Alex Rins ficou surpreso com o machado da Yamaha em meio a dificuldades no motor V4
Alex Rins admitiu que está “surpreso” que a Yamaha tenha tomado uma decisão tão precoce de retirá-lo da equipe de fábrica para a temporada de MotoGP de 2027, especialmente com sua nova moto V4 ainda com dificuldades na pista.
No início deste mês, o Motorsport.com revelou que a Yamaha contratou o piloto da Trackhouse, Ai Ogura, para fazer parceria com o novo Jorge Martin no próximo ano. Essa mudança, que ainda não foi oficialmente confirmada, deverá deixar Rins, seis vezes vencedor de Grandes Prémios, sem lugar na nova era das 850cc do MotoGP.
O espanhol marcou apenas três pontos nas três primeiras corridas de 2026, em comparação com seis do companheiro de equipe Fabio Quartararo, enquanto a Yamaha lança uma moto radicalmente revisada, construída em torno de um novo motor V4.
“Se você conhece um pouco sobre motos, é difícil entender”, disse Rins. “Num projeto realmente novo, como é que se pode decidir o futuro em apenas três corridas, com a moto a não ter um desempenho a 100%?
“Dei tudo desde o primeiro dia, desde quando experimentámos a moto pela primeira vez em Barcelona, naquele teste privado.

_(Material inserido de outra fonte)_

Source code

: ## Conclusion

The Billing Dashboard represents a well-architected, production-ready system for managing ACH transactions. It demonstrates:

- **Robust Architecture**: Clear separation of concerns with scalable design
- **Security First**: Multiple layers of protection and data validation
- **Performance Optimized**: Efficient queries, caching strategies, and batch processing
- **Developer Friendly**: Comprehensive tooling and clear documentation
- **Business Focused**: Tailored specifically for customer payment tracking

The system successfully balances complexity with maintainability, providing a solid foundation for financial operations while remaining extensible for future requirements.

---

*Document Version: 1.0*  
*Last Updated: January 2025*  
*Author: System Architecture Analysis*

Por isso é curioso. Com certeza é surpreendente para mim que em três corridas eles decidam tudo.”
Rins ingressou na fabricante sediada em Iwata em 2024, após passagens de sucesso pela Suzuki e Honda, mas tem lutado para replicar essa forma na M1.
As lesões e os problemas mais amplos de competitividade da Yamaha impactaram os seus resultados e ele tem estado consistentemente atrás de Quartararo. Ele também foi superado na temporada passada pelo piloto da Pramac, Jack Miller.
Alex Rins, Yamaha Factory Racing
Foto por: Gold and Goose Photography / LAT Images / via Getty Images
O piloto de 30 anos revelou que soube da sua provável saída através de reportagens da mídia antes de receber a confirmação informal do diretor da equipe Yamaha, Massimo Meregalli.
“Quando descobri? Descobri quando saiu na imprensa”, disse Rins. “Há onze dias liguei para Massimo para uma conversa normal – tenho um relacionamento muito bom com ele. Perguntei imediatamente: ‘Você tem alguma atualização?’
“Ele não disse nada no início. Depois eu disse, ‘Maio…’ e ele disse-me: ‘Não posso dizer nada oficialmente, mas não diga nada – assinamos o segundo piloto.’ É isso. Tentei perguntar quem, mas ele não disse.”
A decisão da Yamaha deixa Rins numa posição difícil, com poucos lugares ainda disponíveis na grelha, já que as equipas se adiantam para garantir as suas equipas de 2027. Quando questionado sobre o seu futuro, ele disse: “Neste momento, não sei. A única opção que tenho é ir a todo vapor na pista.
“Com uma bicicleta que não apresenta um bom desempenho, você não pode estar no topo. Você tem que pedalar sozinho e dar o seu melhor. Vamos trabalhar duro.”
Quando questionado se um assento satélite na Pramac ainda poderia ser uma opção, Rins duvidou: “Eles não disseram nada sobre isso. Honestamente, acho que não.”
Ele também minimizou a perspectiva de uma mudança para o Mundial de Superbike, acrescentando: “Sinto que preciso ficar aqui. Ainda tenho muito potencial neste campeonato.”
Queremos a sua opinião!
O que você gostaria de ver no Motorsport.com?
Responda à nossa pesquisa de 5 minutos.